28 outubro 2006

ALGUNS ESCLARECIMENTOS ADICIONAIS A RESPEITO DE TIMOR

Compreendo, parcialmente, o regozijo que uma audiência com um ministro dos negócios estrangeiros de um país estrangeiro possa ter provocado na forma como se analisa a política externa protagonizada por esse ministro e por esse país. Trata-se, todavia, de uma reacção epidérmica e emocional.

Uma análise mais fria, porém, rapidamente demonstrará que a Austrália, por inúmeras vezes, já manifestou não ter qualquer interesse na manutenção de níveis de cooperação recíprocos entre australianos e outros países na condução dos assuntos timorenses. Aliás, isso verificou-se mais uma vez recentemente quando a proposta para que o dispositivo militar em Timor-Leste ficasse, como os restantes, sob os auspícios da ONU, foi ali bloqueada por interesse australiano.

Deve ser por isso que, actualmente, será só por pudor, intimidação e conveniência que os protagonistas políticos timorenses não assumem publicamente aquilo que, pelos vistos, é bem capaz de ser reconhecido como uma evidência por toda a gente: os australianos são percebidos como mais uma das facções do problema timorense. O que, no terreno, os desqualifica imediatamente para forças de manutenção da ordem…

A médio e longo prazo, a Portugal não interessa que Timor-Leste se torne um fardo demasiado pesado para a Austrália. É que poderemos ser chamados a assumir maiores responsabilidades, sem que daí decorra necessariamente qualquer vantagem para Portugal. O problema é que a causa disso pode residir na circunstância do actual governo australiano – qual administração norte-americana em miniatura – ter dado mostras de um autismo preocupante na condução das suas relações com Timor-Leste, em particular, e com os pequenos países da sua vizinhança, em geral.

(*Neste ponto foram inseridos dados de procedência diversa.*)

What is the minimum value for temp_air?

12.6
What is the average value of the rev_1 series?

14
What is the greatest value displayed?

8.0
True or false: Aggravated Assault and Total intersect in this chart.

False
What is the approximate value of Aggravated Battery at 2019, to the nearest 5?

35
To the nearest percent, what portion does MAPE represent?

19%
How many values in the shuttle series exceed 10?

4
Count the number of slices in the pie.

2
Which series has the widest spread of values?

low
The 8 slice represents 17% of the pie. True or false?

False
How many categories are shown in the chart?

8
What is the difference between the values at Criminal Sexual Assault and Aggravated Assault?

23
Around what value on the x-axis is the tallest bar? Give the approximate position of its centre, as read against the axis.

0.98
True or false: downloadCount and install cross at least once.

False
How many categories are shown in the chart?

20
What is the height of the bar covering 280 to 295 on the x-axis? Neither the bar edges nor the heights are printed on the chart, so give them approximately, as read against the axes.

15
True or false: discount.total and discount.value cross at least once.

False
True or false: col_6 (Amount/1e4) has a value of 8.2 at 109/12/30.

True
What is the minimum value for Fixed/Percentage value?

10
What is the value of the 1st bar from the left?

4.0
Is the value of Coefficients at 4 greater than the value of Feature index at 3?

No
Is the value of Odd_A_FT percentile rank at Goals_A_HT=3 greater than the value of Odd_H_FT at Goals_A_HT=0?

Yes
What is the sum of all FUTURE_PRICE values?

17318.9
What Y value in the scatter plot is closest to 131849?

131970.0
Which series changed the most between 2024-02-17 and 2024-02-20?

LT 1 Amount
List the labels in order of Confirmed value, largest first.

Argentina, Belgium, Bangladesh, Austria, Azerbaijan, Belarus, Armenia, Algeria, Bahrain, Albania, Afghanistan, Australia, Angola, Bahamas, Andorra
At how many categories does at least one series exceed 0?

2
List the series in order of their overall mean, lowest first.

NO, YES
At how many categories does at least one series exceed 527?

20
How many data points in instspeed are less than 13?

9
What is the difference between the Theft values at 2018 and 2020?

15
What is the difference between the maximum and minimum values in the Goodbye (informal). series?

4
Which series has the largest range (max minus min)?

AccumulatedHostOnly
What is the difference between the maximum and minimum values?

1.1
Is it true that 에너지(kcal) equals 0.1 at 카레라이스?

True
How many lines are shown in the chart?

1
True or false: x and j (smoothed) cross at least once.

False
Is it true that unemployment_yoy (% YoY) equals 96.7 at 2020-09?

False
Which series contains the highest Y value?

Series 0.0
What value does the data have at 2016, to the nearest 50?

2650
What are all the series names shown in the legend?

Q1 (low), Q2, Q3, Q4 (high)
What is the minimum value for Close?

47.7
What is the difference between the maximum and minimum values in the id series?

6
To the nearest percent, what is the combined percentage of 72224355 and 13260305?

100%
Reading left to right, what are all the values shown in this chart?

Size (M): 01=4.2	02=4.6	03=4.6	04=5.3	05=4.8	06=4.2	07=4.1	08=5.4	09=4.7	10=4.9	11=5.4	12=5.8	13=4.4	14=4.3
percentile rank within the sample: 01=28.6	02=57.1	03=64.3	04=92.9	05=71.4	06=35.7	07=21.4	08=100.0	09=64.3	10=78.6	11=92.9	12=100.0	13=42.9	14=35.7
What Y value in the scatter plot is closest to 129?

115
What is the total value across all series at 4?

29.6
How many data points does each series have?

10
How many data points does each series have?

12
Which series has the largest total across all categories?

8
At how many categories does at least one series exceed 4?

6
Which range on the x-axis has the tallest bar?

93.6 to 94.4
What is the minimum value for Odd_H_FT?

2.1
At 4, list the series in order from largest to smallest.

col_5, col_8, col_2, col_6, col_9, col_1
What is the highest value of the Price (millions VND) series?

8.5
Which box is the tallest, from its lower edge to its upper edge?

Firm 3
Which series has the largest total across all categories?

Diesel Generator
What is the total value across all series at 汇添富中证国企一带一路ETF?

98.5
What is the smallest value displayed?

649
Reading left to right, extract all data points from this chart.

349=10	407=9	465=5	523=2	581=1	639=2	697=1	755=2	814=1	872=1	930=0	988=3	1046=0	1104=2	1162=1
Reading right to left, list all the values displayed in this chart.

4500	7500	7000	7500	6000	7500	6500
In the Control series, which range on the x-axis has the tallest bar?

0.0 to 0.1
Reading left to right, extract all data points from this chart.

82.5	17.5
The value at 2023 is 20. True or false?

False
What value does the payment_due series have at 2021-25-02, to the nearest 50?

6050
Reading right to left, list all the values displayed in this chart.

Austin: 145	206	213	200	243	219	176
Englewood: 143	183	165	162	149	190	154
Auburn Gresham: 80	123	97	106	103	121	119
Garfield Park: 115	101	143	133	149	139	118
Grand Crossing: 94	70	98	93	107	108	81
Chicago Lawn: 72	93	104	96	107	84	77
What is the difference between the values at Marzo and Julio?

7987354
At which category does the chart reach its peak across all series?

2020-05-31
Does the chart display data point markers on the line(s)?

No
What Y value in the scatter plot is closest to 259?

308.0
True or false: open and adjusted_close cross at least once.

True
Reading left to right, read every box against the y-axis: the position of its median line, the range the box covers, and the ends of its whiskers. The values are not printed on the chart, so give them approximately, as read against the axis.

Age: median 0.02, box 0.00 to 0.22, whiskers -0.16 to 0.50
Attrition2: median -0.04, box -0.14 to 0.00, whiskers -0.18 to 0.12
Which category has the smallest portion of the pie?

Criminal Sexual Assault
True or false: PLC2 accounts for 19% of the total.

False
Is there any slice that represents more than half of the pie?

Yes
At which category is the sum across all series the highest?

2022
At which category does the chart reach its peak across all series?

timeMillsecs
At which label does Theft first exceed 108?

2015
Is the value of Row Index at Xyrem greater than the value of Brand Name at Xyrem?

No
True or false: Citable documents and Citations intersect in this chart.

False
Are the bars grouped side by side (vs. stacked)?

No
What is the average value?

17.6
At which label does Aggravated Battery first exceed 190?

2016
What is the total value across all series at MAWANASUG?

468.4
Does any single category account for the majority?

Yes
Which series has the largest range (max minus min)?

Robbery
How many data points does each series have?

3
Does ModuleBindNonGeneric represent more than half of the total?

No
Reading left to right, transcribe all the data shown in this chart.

É por isso que na recente Cimeira do Pacífico a conduta da tradicionalmente tutelar Austrália foi posta fortemente em causa pelos dirigentes dos pequenos estados da Papua Nova Guiné, das ilhas Salomão e de Vanuatu. E é difícil não simpatizar com Michael Somare, primeiro-ministro do primeiro daqueles países, quando ele se queixa que soube da existência de sanções contra a sua pessoa e contra o seu governo por parte do equivalente australiano, através da programação da comunicação social australiana, onde o ministro dos negócios estrangeiros desse país, Alexander Downer, as anunciava. Eu bem sei que há quem muito aprecie a informalidade e eficácia de Downer, mas mesmo assim…

A estratégia portuguesa desde a independência timorense assenta – correctamente – numa abordagem de desengajamento progressivo daquela região. Mas, realisticamente, há que estar atento às circunstâncias em que ele se pode processar. Por um lado porque ainda não houve oportunidade de consubstanciar de forma tangível os benefícios da intervenção portuguesa. Por outro, porque se parece estar a assistir, devido a erros muito próprios, a um enfranquecimento circunstancial da influência australiana em toda aquela região, o que torna o desengajamento completamente inoportuno.

É que às vezes, com tanto apelo à racionalidade, parece estar a faltar alguma memória. Se fosse para resolver de uma forma exclusivamente racional o problema timorense por parte da parte portuguesa já ele estaria solucionado de há muito: Lisboa e Jacarta tinham-se sentado à mesa e esclarecido duas ou três coisas off the record, incluindo uma parcela da exploração petrolífera do Mar de Timor por parte da Indonésia.

Foi o que a Austrália fez na altura, mas Portugal não. Será por isso que cada um dos países goza hoje em Timor de um prestígio distinto?